I piloted Google docs for our middle school at the end of last year, and found it to be an amazing journey for both my students and myself. I limited its use to writing workshop, just because I knew I had a lot to learn, and that time was short (4 weeks left in our school year) – I didn’t want a lot of confusion in what is perhaps the most confusing time of year in which there always seems to be too much to do and too little time in which to get it all done. But, as this post I wrote for Two Writing Teachers indicates, Google docs raised the level of engagement and of efficiency in our writing workshop. Our multi genre unit owed much of its success to the fact that we were able to write, share, confer, and clarify in a much more meaningful way. My kids loved the coolness factor, and I loved that I could stay on top of all the writing that was going on (each of my kids was crafting four different pieces of writing for this unit of study) without having to cart 50 writing folders home every night.

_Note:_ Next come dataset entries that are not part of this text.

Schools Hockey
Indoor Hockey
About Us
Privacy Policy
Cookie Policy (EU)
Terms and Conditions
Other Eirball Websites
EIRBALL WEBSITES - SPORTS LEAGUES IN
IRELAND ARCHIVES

That success led me to spend the summer figuring out how I would begin the year with Google docs, using it for everything from the first day letter to reading, writing, and parent surveys. As usual, my online PLN provided so many wonderful ideas – Julieanne Harmatz wrote about Google doc parent surveys , and Cathy Mere about portfolios and conferring tools, both of which pushed my thinking further. So, here are some ways in which I will launch the year with Google docs integrated into my planning process:
1. Although I will have copies in class for us to read and discuss, the “first day letter”, the reading, writing, and parent surveys will all be shared – first on our class website, and then through student accounts. The completed surveys will become part of each student’s portfolio, just as the end of year surveys will be. I think that this will be a useful tool for each of my kids, from their thoughts and goals at the beginning of the year to their summative ideas about their development as readers and writers.
2. Google forms will be a great way in which to keep track of my students’ reading habits and genre explorations. Donalyn Miller’s Reading in the Wild has excellent ideas (she actually shares her own forms in the appendices) to tailor to grade levels, and I think that having all of this information online will be a great asset – no more lost forms!

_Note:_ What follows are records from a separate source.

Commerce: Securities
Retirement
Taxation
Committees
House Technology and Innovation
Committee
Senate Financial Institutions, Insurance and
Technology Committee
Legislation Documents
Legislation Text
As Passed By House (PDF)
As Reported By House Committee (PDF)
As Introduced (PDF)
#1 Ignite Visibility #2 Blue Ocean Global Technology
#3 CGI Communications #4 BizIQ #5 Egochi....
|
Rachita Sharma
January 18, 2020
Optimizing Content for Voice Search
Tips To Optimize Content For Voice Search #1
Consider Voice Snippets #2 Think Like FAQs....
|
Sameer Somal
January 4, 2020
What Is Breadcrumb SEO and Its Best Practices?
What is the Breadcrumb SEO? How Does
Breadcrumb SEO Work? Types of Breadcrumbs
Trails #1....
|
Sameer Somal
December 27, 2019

3. I am changing my back to school presentation from Prezi to Google Presentation. All my guidelines, and procedures, and “rules” (how to make up work, grading policies, etc.) will now be on hand for reference from the very beginning of the school year – no more, “I didn’t know that you …”.
4. I am experimenting with using Google forms to create an online collection of book reviews as well for students to share great books they’ve read and want their classmates to read. We have a place in the classroom for a poster version of this, but my kids often say that wished they could access this information at home or at their public library, when they are smack in the middle of choosing books.
So, these are some goals and ideas…all it will take is for my school’s tech department to have student Google accounts up and running on the first day of school. And really, how hard could that be?!